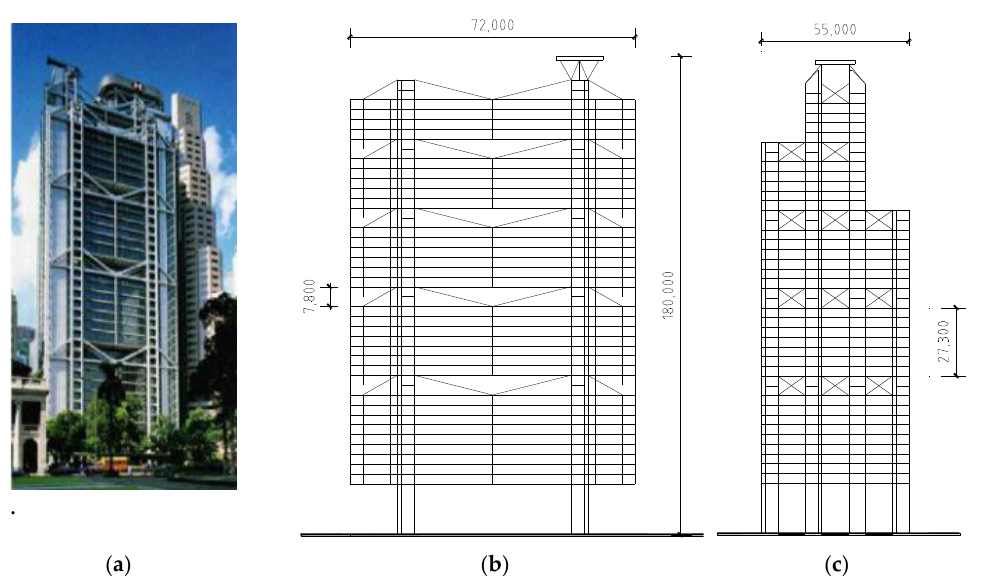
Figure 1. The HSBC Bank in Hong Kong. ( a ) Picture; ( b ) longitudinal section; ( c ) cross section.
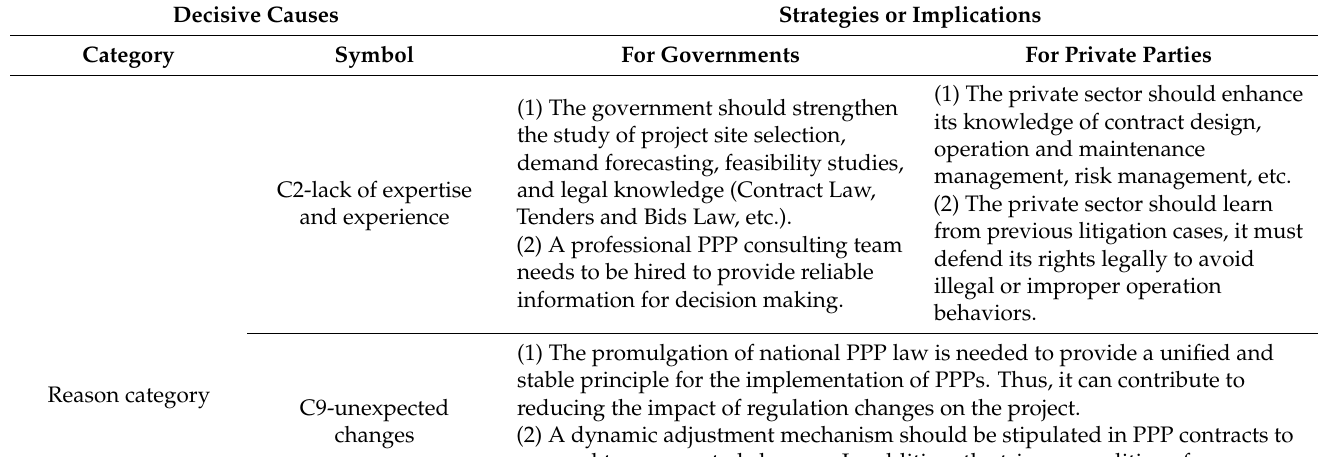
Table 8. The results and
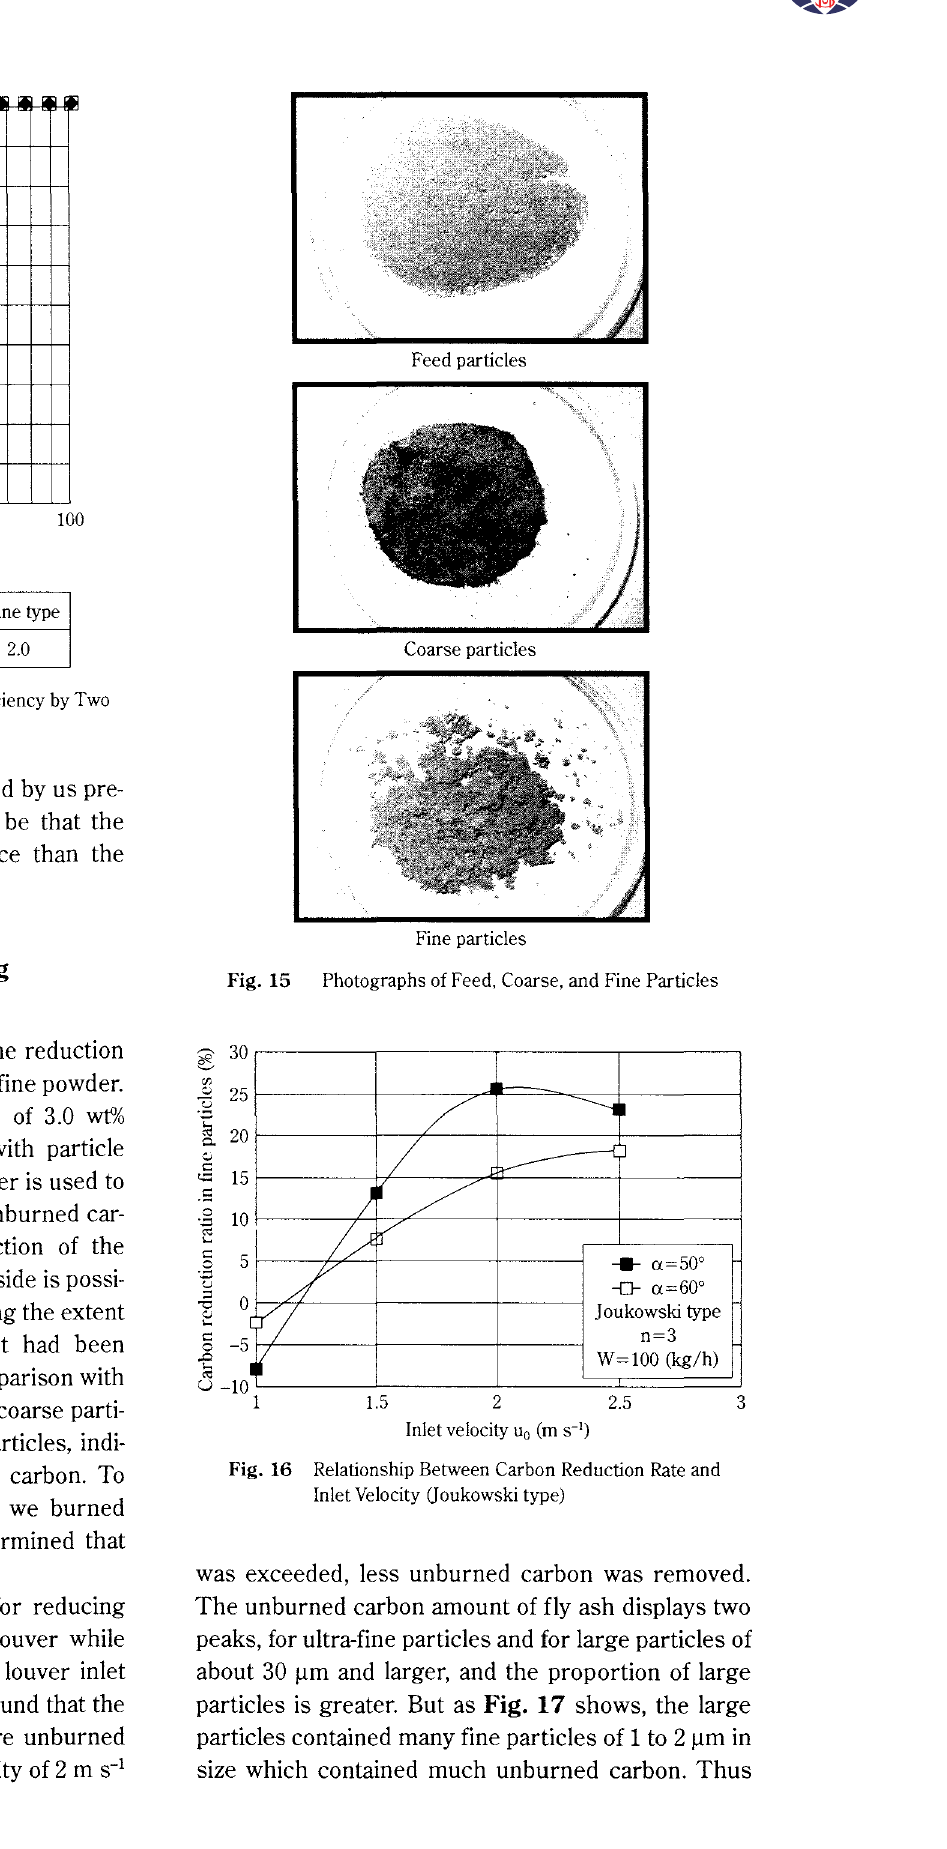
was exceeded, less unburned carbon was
+-------+
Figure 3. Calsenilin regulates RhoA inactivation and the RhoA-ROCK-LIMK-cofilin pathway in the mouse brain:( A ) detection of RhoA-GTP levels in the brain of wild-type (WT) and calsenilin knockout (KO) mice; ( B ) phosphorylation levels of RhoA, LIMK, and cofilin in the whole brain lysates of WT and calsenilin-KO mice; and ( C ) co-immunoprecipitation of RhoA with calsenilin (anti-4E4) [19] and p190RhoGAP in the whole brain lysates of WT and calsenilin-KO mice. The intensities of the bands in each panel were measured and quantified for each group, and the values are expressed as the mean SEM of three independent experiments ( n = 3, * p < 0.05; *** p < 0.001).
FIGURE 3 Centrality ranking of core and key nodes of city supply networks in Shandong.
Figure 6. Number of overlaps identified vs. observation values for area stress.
+-------+
> **Goal of the exercise**: An exact transcription is needed of the lines from the one with "Figure 1. The" to the one with "was exceeded, less unburned carbon was" above, both ends included, with pictures left out.

> **Task answer**:
Figure 1. The HSBC Bank in Hong Kong. ( a ) Picture; ( b ) longitudinal section; ( c ) cross section.
Table 8. The results and
was exceeded, less unburned carbon was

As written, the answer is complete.